“Okay.”
“Lily …” His expression turned pleading. “Please give me a chance.”
Could I be friends with Sebastian when I was attracted to him?
Well, it wasn’t like I hadn’t done it before.
When I was fifteen, I’d had a massive crush on Euan, a guy in our friend group. My girlfriends knew about it, and I got along really well with him. I’d thought we were heading into girlfriend/boyfriend territory. Until one day, my friend Nikki approached me sheepishly to tell me Euan had asked her out and she’d said yes. I’d been hurt. However, I was a weirdly rational teenager and reasoned that there was no point in standing in the way of the happiness of two people I cared about, even if they’d shown little care for mine. Would I have appreciated an honest conversation with my friend before she agreed to date the boy I liked? Yes. And I wouldn’t have stood in her way then either.
Anyway, long story short, I created a new place in my mind for Euan once he became my friend’s boyfriend. Somehow, I’d emotionally managed to friend-zone him. In fact, eventually watching him be so clingy with Nikki, I began to find him annoying.

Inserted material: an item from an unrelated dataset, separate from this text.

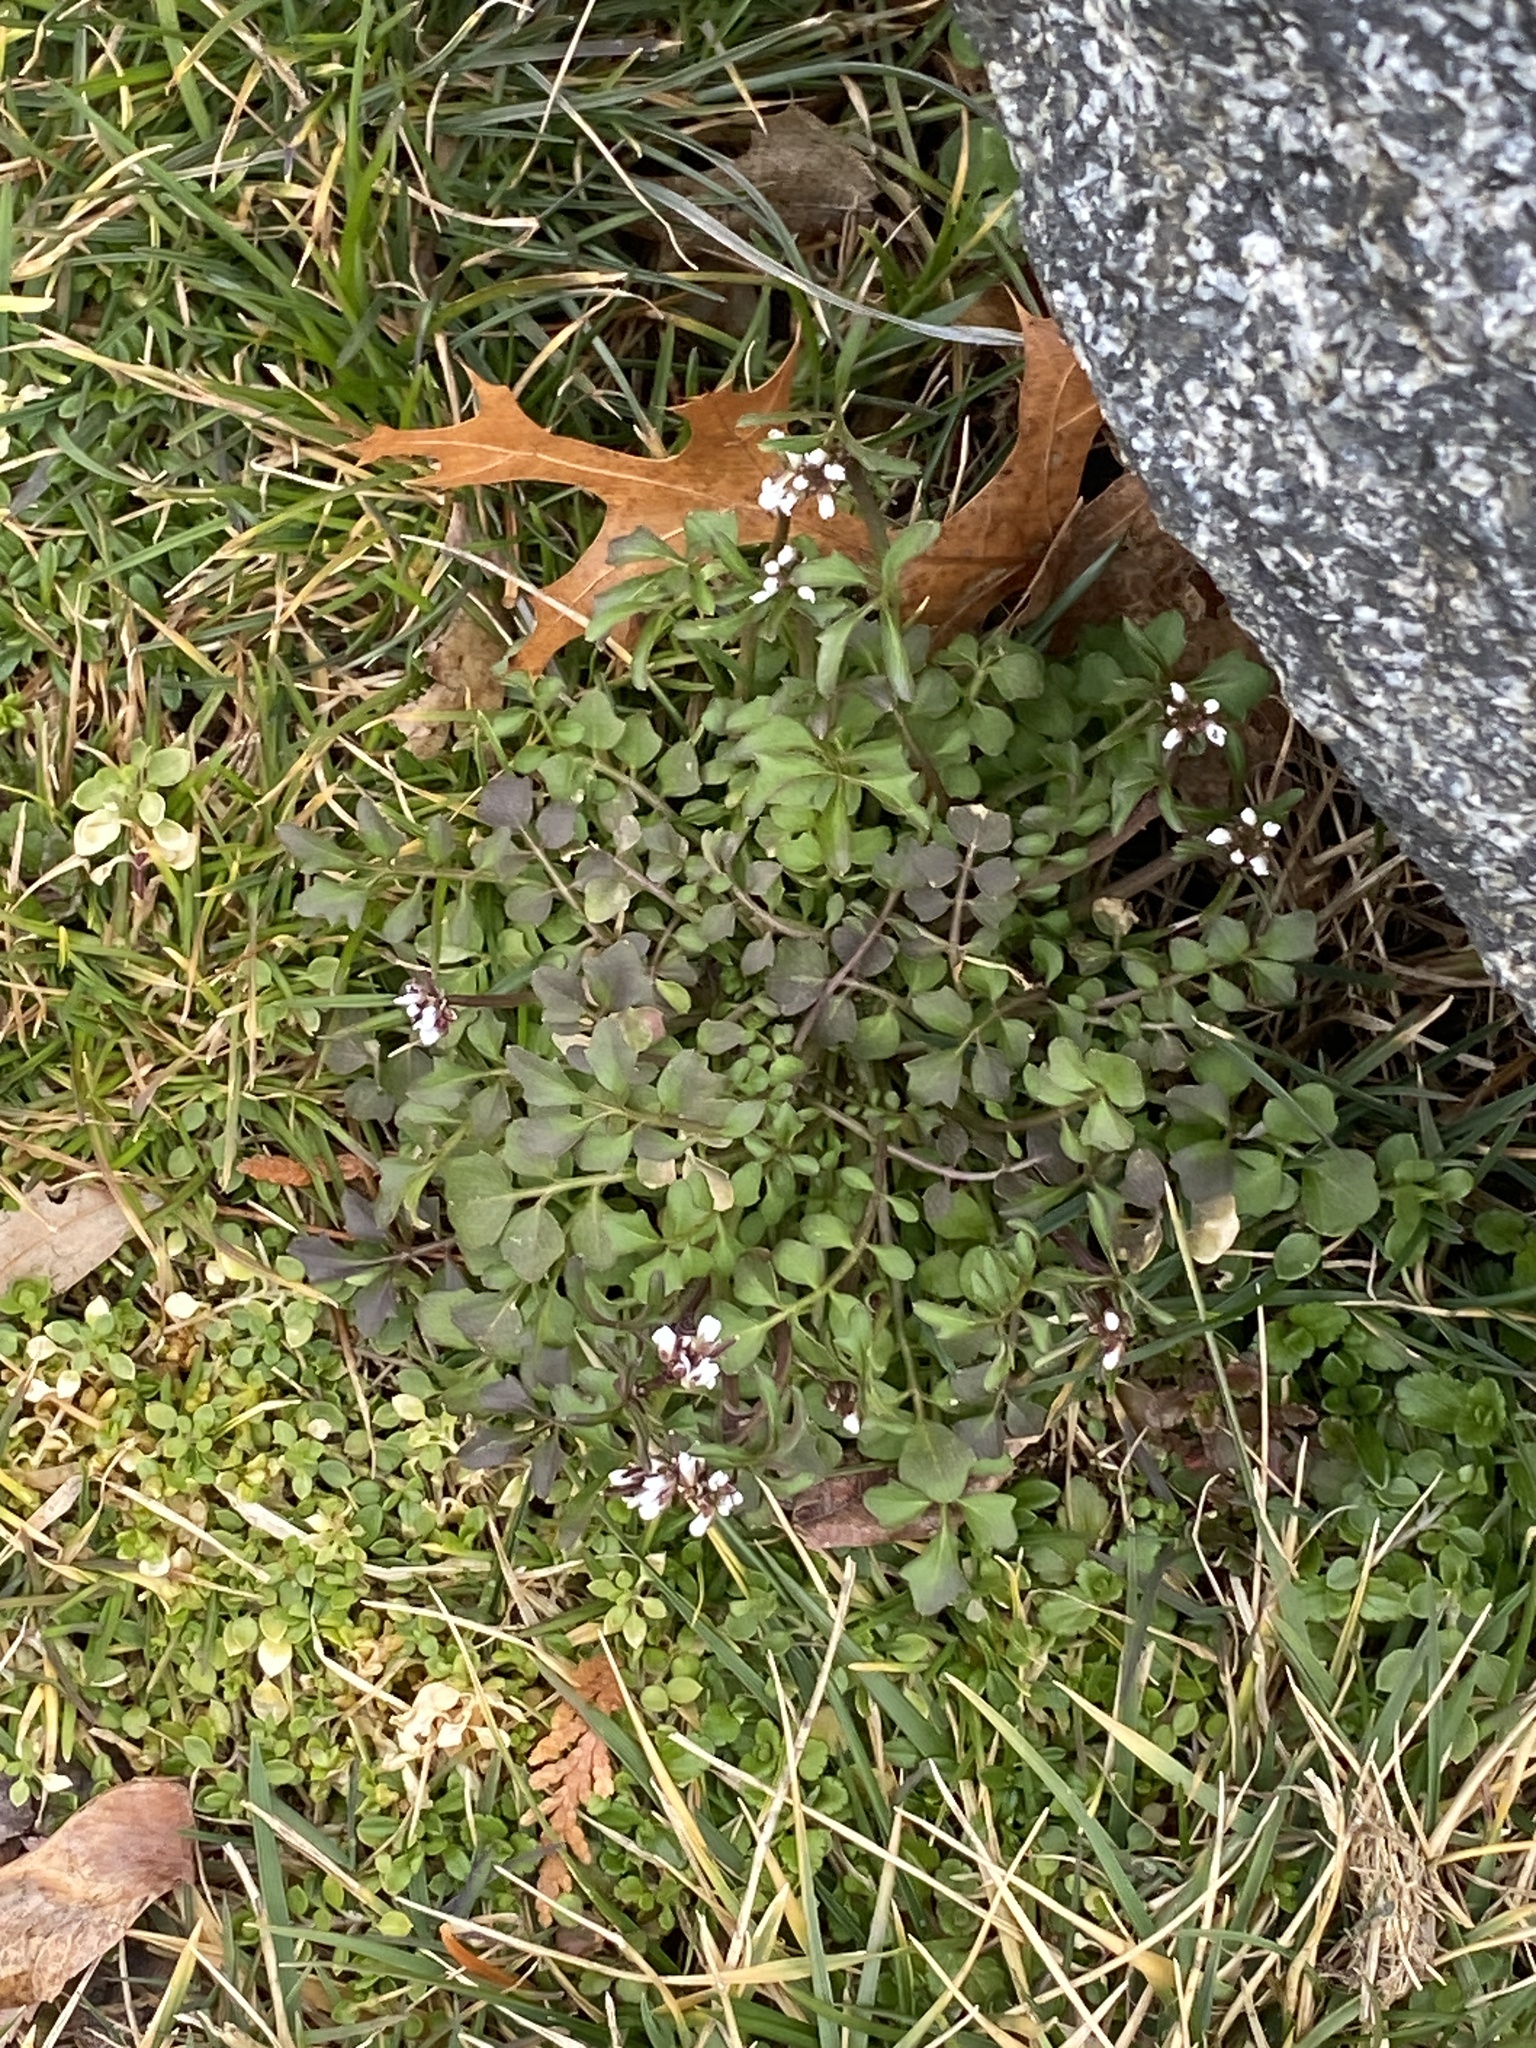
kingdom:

I could do that with Sebastian.
Couldn’t I?
Not the annoying part. Hopefully. But the friend-zone part.
There was no point in pretending I wasn’t drawn to him. He was obviously drawn to me, even if only platonically. Maybe I could get to that same place. I did like him. I liked being around him. Before I found out about the podcast.
My attention turned to the camera in the corner.
However, I couldn’t authentically make strides toward that in a room where our conversation was being recorded. If I’d been locked in the room with a stranger, we could have passed the three hours making idle chitchat or awkwardly ignoring each other.
Sebastian and I were definitely not in a place for idle chitchat. It would only confuse things more.
Which meant I’d spend the next three hours guarding my words and emotions because I didn’t want them being recorded for use in a research paper.
Och, this could hurt my reputation with the grad students, but the decision had to be made.
Hopefully, they’d recognize my integrity and desire to not compromise their research rather than think me a flake and a waste of their time.
I got up off the bed to cross the room.
“Where are you going?” Sebastian asked. “What’s happening?”
Pressing the button by the door, I glanced back at him. “I’ll explain in a minute.”
Thirty seconds later, the door opened. An irritated Arthur stood on the other side. “You two have a background and you can’t interact authentically, and you don’t want to compromise the integrity of our data,” he supposed.
Grimacing, I nodded. “Sorry.”
“My fault. As soon as he said you were his friend, I should have switched you with someone else. Rookie mistake. You may leave.” He gestured, waving us out of the room.
“Sorry, again.”
He shrugged off my apology as I walked out, motioning for Sebastian to follow me. Arthur handed over our smartphones and we left. He was irritated, but I got the impression he wouldn’t hold it against me.
I didn’t speak until we were out of the old student accommodation building. Sebastian followed me over to my bike. He watched me warily, curiously, as I unlocked it.
“We can try,” I finally said. “To be friends.”
His expression softened. “Really?”
“Sure.”
“Friends have each other’s phone numbers.” He held out his smartphone, wearing a hopeful, boyish look on his gorgeous face.
With a shake of my head, I attempted to suppress a smile as I rhymed off my phone number. He immediately hit the call button, and it rang in my pocket.